Segment Start: SUPPLIED PASSAGE
Clinical and neuroimaging findings in 33 patients with MCAP syndrome: A survey to evaluate relevant endpoints for future clinical trials.

Clinical genetics

Aurore Garde, Laurent Guibaud, Alice Goldenberg, Florence Petit, Rodolphe Dard, Joelle Roume, Juliette Mazereeuw-Hautier, Nicolas Chassaing, Didier Lacombe, Fanny Morice-Picard, Annick Toutain, Stéphanie Arpin, Olivia Boccara, Renaud Touraine, Patricia Blanchet, Christine Coubes, Marjolaine Willems, Lucile Pinson, Philippe Khau Van Kien, Christine Chiaverini, Fabienne Giuliano, Jean-Luc Alessandri, Michèle Mathieu-Dramard, Gilles Morin, Anne-Claire Bursztejn, Cyril Mignot, Diane Doummar, Frederico Di Rocco, Jenny Cornaton, Claire Nicolas, Elodie Gautier, Maxime Luu, Marc Bardou, Arthur Sorlin, Christophe Philippe, Patrick Edery, Massimiliano Rossi, Virginie Carmignac, Christel Thauvin-Robinet, Pierre Vabres, Laurence Faivre

Affiliations

  1. Centre de Référence Anomalies du Développement et Syndromes Malformatifs, FHU TRANSLAD, Hôpital d'Enfants, CHU Dijon, Dijon, France.
  2. Unité Fonctionnelle Innovation en Diagnostic génomique des maladies rares, FHU-TRANSLAD, CHU Dijon Bourgogne, Dijon, France.
Segment End: SUPPLIED PASSAGE
Segment Start: AVAILABLE DATA
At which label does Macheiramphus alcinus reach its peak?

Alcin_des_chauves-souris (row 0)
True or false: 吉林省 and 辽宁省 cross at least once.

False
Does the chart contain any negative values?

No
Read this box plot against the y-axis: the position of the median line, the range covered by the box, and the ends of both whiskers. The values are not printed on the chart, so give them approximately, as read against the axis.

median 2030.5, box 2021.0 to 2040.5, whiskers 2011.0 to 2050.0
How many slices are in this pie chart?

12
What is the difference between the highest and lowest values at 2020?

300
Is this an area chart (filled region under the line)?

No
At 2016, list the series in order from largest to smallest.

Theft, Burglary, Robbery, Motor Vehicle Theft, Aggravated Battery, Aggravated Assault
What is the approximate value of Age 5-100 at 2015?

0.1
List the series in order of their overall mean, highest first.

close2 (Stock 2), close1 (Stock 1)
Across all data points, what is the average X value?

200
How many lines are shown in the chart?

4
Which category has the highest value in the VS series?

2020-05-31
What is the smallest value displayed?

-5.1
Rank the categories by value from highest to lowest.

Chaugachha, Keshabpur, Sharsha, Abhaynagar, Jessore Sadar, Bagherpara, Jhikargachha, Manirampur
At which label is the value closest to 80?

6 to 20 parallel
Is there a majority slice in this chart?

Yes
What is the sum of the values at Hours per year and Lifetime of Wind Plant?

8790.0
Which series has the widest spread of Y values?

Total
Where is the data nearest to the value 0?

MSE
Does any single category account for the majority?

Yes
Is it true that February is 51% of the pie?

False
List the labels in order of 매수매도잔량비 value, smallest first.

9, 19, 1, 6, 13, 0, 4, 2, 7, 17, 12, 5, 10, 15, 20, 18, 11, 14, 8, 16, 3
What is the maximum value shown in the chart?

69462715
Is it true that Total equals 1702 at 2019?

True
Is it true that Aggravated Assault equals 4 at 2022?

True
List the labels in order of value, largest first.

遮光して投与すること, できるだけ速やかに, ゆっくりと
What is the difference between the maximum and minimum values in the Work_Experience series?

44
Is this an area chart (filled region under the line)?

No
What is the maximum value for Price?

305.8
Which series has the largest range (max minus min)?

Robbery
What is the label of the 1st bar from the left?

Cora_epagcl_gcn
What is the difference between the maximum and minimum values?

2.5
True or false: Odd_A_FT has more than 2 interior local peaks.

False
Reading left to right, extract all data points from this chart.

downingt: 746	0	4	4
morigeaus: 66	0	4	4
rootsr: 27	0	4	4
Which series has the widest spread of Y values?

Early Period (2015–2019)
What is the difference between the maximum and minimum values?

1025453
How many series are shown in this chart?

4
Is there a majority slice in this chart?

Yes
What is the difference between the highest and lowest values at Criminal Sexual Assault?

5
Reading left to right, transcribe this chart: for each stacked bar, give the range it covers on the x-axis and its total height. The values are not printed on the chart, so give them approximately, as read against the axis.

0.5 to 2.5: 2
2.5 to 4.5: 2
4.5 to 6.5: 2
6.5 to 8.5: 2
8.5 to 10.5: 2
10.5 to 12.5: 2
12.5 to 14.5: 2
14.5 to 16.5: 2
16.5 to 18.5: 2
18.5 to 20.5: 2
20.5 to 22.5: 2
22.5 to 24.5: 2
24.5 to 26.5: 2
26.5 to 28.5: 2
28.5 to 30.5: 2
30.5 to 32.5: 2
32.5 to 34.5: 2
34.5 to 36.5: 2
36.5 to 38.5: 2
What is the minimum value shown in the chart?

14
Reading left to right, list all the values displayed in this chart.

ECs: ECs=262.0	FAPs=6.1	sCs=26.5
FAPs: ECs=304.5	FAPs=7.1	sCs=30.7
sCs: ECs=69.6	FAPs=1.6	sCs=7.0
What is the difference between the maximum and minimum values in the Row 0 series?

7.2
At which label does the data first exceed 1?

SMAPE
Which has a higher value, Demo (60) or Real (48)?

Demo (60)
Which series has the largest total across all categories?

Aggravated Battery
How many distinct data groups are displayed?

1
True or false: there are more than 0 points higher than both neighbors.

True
Segment End: AVAILABLE DATA
◆ **TASKS TO PERFORM**
• a. According to the MCAP syndrome article header, how many patients with MCAP syndrome had their clinical and neuroimaging findings studied?
• b. Copy word for word the part of the MCAP syndrome article header starting with "Clinical genetics" and going on through "Dijon, Dijon, France.".
• c. Extend the MCAP syndrome article header, picking up after its last line.

◆ **ANSWERS TO THE PROBLEMS**
• a. 33 patients.

• b.
Clinical genetics

Aurore Garde, Laurent Guibaud, Alice Goldenberg, Florence Petit, Rodolphe Dard, Joelle Roume, Juliette Mazereeuw-Hautier, Nicolas Chassaing, Didier Lacombe, Fanny Morice-Picard, Annick Toutain, Stéphanie Arpin, Olivia Boccara, Renaud Touraine, Patricia Blanchet, Christine Coubes, Marjolaine Willems, Lucile Pinson, Philippe Khau Van Kien, Christine Chiaverini, Fabienne Giuliano, Jean-Luc Alessandri, Michèle Mathieu-Dramard, Gilles Morin, Anne-Claire Bursztejn, Cyril Mignot, Diane Doummar, Frederico Di Rocco, Jenny Cornaton, Claire Nicolas, Elodie Gautier, Maxime Luu, Marc Bardou, Arthur Sorlin, Christophe Philippe, Patrick Edery, Massimiliano Rossi, Virginie Carmignac, Christel Thauvin-Robinet, Pierre Vabres, Laurence Faivre

Affiliations

  1. Centre de Référence Anomalies du Développement et Syndromes Malformatifs, FHU TRANSLAD, Hôpital d'Enfants, CHU Dijon, Dijon, France.

• c.
  3. Service de Radiologie, Hôpital Femme-Mère-Enfant, Lyon, France.
  4. Unité de Génétique Clinique, CHU de Rouen, Rouen, France.
  5. Service de Génétique Clinique, Centre de Référence Anomalies du Développement CHU, Lille, France.
  6. Département de Génétique, CHI Poissy, St Germain-en-Laye, France.
  7. Département de Dermatologie, Centre de Référence des Maladies Rares de la Peau, CHU de Toulouse, Toulouse, France.
  8. Service de Génétique Médicale, INSERM U543, Hôpital Purpan, CHU de Toulouse, Toulouse, France.
  9. INSERM U1211, Service de Génétique Médicale, CHU de Bordeaux, Bordeaux, France.
  10. Service de génétique, CHRU de Tours, Tours, France.
  11. Département de Dermatologie, Centre de Reference MAGEC, Hopital universitaire Necker-Enfants malades, Paris, France.
  12. Service de Génétique Clinique, Chromosomique et Moléculaire, Centre de Référence des Anomalies du Développement, CHU, de Saint-Etienne, France.
  13. Département de Génétique Médicale, Maladies rares et Médecine Personnalisée, CHRU de Montpellier, Montpellier, France.
  14. UF de Génétique Médicale et Cytogénétique, CHU de Nîmes, Nîmes, France.
  15. Service de Dermatologie, CHU de Nice, Nice, France.
  16. Service de Génétique Médicale, CHU de Nice, Nice, France.
  17. Pôle Enfants, CHU Felix Guyon Saint Denis, Saint Denis, France.
  18. Service de Génétique Clinique, CHU Amiens-Picardie, Amiens, France.
  19. Service de dermatologie et allergologie, CHRU de Nancy, Nancy, France.
  20. Département de Génétique and Centre de Référence Déficiences Intellectuelles de Causes Rares, AP-HP, Sorbonne Université, Paris, France.
  21. Service de Neurologie pédiatrique, Hôpital Armand Trousseau, AP-HP, Paris, France.
  22. Service de neurochirurgie pédiatrique, Hôpital Femme-Mère-Enfant, Lyon, France.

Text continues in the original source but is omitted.